Read the excerpt below about the Dodd-Frank Act and the role of the Securities and Exchange Commission (SEC). Use the information in the excerpt and your knowledge of U.S. Government and Politics to answer the following questions. Be sure to answer each part thoroughly and in your own words.

Source 1

The Dodd-Frank Act (2009) requires the SEC to adopt rules around public company disclosure of executive compensation. In 2024, the SEC fined 26 firms over $390 million for recordkeeping failures. But Dodd-Frank is far too complex, and becoming more so. At 848 pages, it is 23 times longer than Glass-Steagall, the reform that followed the Wall Street crash of 1929. Worse, every other page demands that regulators fill in further detail. Some of these clarifications are hundreds of pages long. Just one bit, the “Volker rule,” which aims to curb risky proprietary trading by banks, includes 383 questions that break down into 1,420 sub-questions.
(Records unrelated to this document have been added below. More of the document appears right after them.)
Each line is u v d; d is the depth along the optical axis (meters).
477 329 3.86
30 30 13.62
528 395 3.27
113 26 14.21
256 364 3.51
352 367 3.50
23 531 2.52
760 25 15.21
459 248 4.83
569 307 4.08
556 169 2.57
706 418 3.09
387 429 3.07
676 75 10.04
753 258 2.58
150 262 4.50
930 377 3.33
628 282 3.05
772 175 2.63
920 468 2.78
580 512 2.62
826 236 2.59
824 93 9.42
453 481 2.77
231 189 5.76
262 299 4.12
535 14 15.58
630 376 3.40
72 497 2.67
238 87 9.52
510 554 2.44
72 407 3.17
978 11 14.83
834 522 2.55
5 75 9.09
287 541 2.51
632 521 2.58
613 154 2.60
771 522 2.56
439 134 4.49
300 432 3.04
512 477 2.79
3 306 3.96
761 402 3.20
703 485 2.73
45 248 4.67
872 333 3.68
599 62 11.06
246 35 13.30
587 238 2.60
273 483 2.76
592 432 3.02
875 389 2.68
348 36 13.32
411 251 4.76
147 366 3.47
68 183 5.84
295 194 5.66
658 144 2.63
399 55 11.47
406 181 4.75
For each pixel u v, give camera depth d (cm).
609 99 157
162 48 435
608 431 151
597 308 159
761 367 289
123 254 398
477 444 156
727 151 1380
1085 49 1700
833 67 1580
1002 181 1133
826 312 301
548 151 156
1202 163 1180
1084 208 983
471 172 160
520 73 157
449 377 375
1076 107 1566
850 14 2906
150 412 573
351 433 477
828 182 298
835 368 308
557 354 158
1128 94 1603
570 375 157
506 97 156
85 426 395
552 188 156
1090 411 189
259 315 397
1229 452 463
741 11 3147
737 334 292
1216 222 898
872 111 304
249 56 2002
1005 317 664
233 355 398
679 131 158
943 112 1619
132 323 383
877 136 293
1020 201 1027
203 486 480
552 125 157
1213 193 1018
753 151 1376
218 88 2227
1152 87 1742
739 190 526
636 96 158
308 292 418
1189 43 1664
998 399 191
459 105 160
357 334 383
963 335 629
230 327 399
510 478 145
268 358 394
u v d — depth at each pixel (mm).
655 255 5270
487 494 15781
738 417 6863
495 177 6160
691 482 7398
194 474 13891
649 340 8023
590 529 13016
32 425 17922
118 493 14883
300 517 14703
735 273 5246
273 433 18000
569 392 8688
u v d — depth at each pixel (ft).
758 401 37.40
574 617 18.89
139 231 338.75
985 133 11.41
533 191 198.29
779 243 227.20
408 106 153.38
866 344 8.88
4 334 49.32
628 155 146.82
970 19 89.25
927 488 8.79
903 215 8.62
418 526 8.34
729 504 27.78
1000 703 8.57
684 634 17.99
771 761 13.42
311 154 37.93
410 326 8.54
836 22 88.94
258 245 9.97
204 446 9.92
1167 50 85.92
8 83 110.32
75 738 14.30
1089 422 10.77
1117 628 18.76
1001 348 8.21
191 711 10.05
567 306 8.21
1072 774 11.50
The Volcker Rule is enforced by a group of federal financial regulatory agencies, including the Federal Reserve Board, the Securities and Exchange Commission (SEC), and the Office of the Comptroller of the Currency (OCC).

The Economist, 2009.

Question 1

Short answer

Describe the role of the Securities and Exchange Commission (SEC) in the context of the scenario.

Question 2

Short answer

Explain why enforcement of the Volcker rule would fall under three different bureaucratic agencies.

Question 3

Short answer

Explain two reasons why it is difficult for the president and Congress to control the bureaucracy.